This church is as big and as magnificent as a cathedral. The work which started in the 17th century on the original 13th-century building and continued over 135 years has left treasures from each period: a choir decorated with statues by Bouchardon, a Virgin and Child and two stoups in the shape of shells sculpted by Pigalle, the Chapelle des Saints-Anges whose frescoes occupied (or exhausted?) Delacroix during the last 10 years of his life. Every year, many visitors come to admire the treasures of this church – a marvellous concentration of history.
The area is bound by the Seine, the Luxembourg gardens, the boulevard Saint-Michel and rue des Saints-Pères. Its name comes from the church, the first stones of which date from 557, and the oldest still visible remains from around the year 1000: an islet of eternity surrounded by the waves of flighty fashion! From the 1920s, the frenzied literary and art cliques gravitated towards the cafés of Saint-Germain. During the Liberation, existentialism took off, led by Camus and Sartre, while basement jazz shook the foundations with Sidney Bechet on the clarinet and the writer Boris Vian on the trumpet. This era is legendary but Saint-Germain remains an oasis of ancient streets full of wonderful places for art, books and the latest must-have little items .

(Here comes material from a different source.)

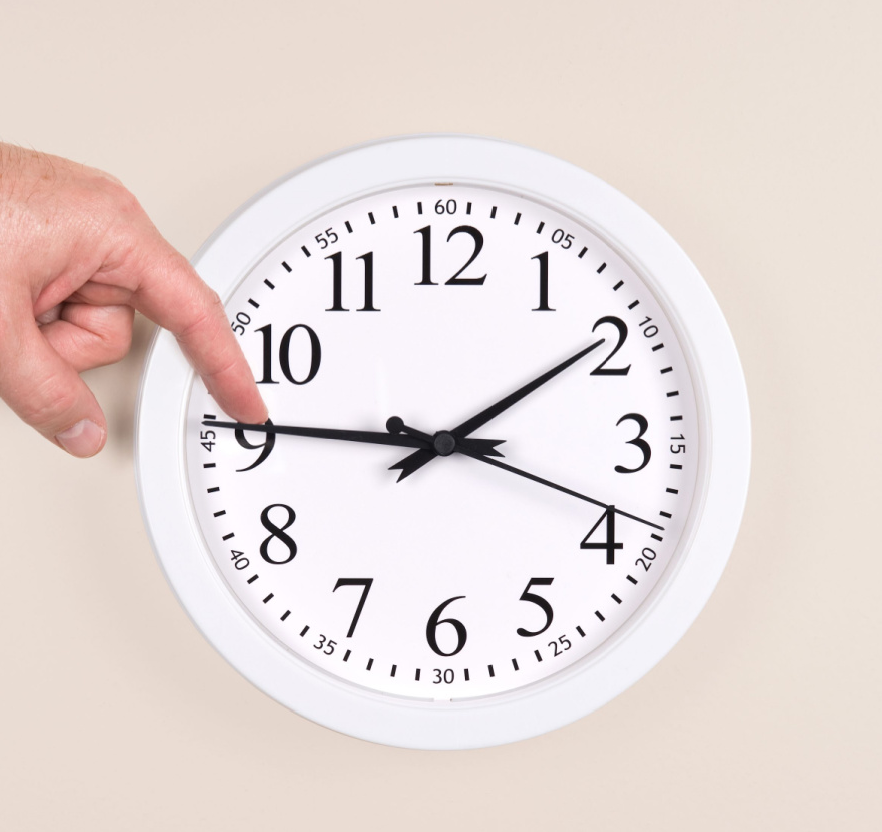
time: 1:46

Venice has its gondolas, Montmartre its steps – physically demanding but Romanesque in the extreme. Countless novels, legends and 'fabulous destinies' are set in the Butte, such as the Bateau-Lavoir in place Émile- Goudeau, where Picasso painted the Demoiselles d’Avignon, and the cafe made famous by Amélie Poulain in rue Lepic. The grocery from the film is higher up on rue des Trois-Frères. And there’s even more climbing to do – but Montmartre’s well worth it! Walk up rue Tholozé, for example, for a film or a drink in the winter garden of a tiny cinema run by Buñuel and Cocteau. Pause at the top of the street under the last remaining windmills, before continuing on up … keep going! At the top is the Sacré-Coeur, surrounded by a labyrinth of extraordinary little streets, and a vineyard, where the grape harvest is celebrated each year. There is also the flattering bust of Dalida in the square of the same name, breathtaking views over the rooftops of Paris, amazing crowds and hundreds of tranquil spots. From the square de la Turlure or the rue de la Chevalier-de-la- Barre, the Sacré-Coeur is just as wonderful from the side, the back or the front!

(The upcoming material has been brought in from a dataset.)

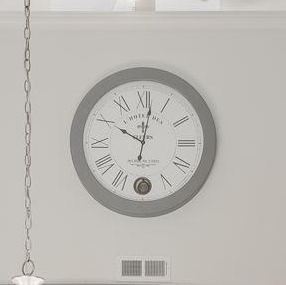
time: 10:01
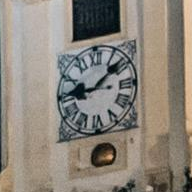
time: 9:08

Situated in the 14th arrondissement, this district owes its name to mount Parnasse, a hill razed in the 18th century. From the time of the French Revolution, Montparnasse became a place of festivities with the opening of cabarets and dance halls. Don’t miss: Montparnasse train station and the 210-metre-high Montparnasse tower block. The big Parisian brasseries such as La Rotonde, La Closerie des Lilas, La Coupole and Le Dôme, which made the Golden age of the district, are still bustling with activity.